Julian Edelman slams the NFL selection committee as "haters" after the eight-time Super Bowl champion missed first-ballot induction, while North Carolina head coach Bill Belichick shifts focus toward Chapel Hill.
Earlier this year, North Carolina head coach Bill Belichick received a major snub from the NFL Hall of Fame.
Despite winning six Super Bowls as a head coach and two more as an assistant coach, the HOF selection committee didn't put Belichick in this year, meaning the best head coach in league history wasn't good enough to earn first-ballot HOF recognition.
It's a stain on the Hall of Fame, selection committee, and the mostly media personnel who make up the committee.
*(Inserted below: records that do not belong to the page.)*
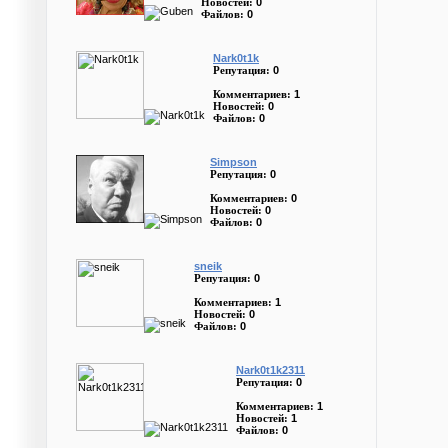
0
Новостей:
0
Файлов:
Nark0t1k
0
Репутация:
1
Комментариев:
0
Новостей:
0
Файлов:
Simpson
0
Репутация:
0
Комментариев:
0
Новостей:
0
Файлов:
sneik
0
Репутация:
1
Комментариев:
0
Новостей:
0
Файлов:
Nark0t1k2311
0
Репутация:
1
Комментариев:
1
Новостей:
0
Файлов:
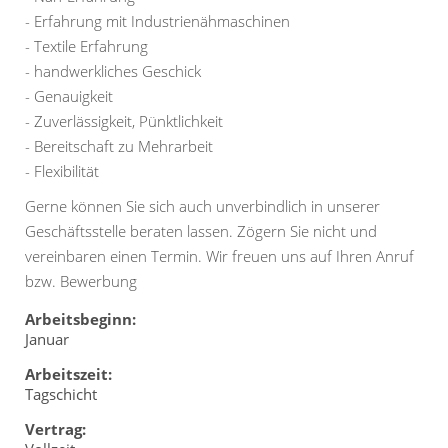
- Erfahrung mit Industrienähmaschinen
- Textile Erfahrung
- handwerkliches Geschick
- Genauigkeit
- Zuverlässigkeit, Pünktlichkeit
- Bereitschaft zu Mehrarbeit
- Flexibilität
Gerne können Sie sich auch unverbindlich in unserer
Geschäftsstelle beraten lassen. Zögern Sie nicht und
vereinbaren einen Termin. Wir freuen uns auf Ihren Anruf
bzw. Bewerbung
Arbeitsbeginn:
Januar
Arbeitszeit:
Tagschicht
Vertrag:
Former New England Patriots wide receiver Julian Edelman believes Belichick should have been in on the first try.
"That's kind of a joke, no?" Edelman said on "The St. Brown Podcast" recently, via NESN. "It's been funny. I don't know what you have to do to be a first-ballot Hall of Famer. It is what it is. There's a bunch of haters out there. The Patriot hate is clearly real. It's real.
"This guy won six Super Bowls as a head coach, two as a coordinator, developed the nickel defense, has the perfect regular season, and has some of the craziest accolades of all time, and he doesn't make it. It just tells me that it's true that there are real haters out there who will just hate on people. It does make you look a little different at the Hall of Fame."
During spring football, Belichick was asked about the Hall of Fame snub. The second-year head coach of the Tar Heels suggested that he was focused on getting UNC on the right path, not about what the NFL committee did a few months ago.
“No, I’m focused on coaching this team and focused on getting Carolina football to the highest level I can,” he said. “I focus on what I can do, and things that are out of my control, I don’t worry about.”
After a 4-8 season in 2025, Belichick has plenty of work to do to turn the Tar Heels into a winner. The former Patriots head coach will eventually make the Hall of Fame, though he’ll never be a first-ballot inductee, which is a stain on the institution in Canton, Ohio.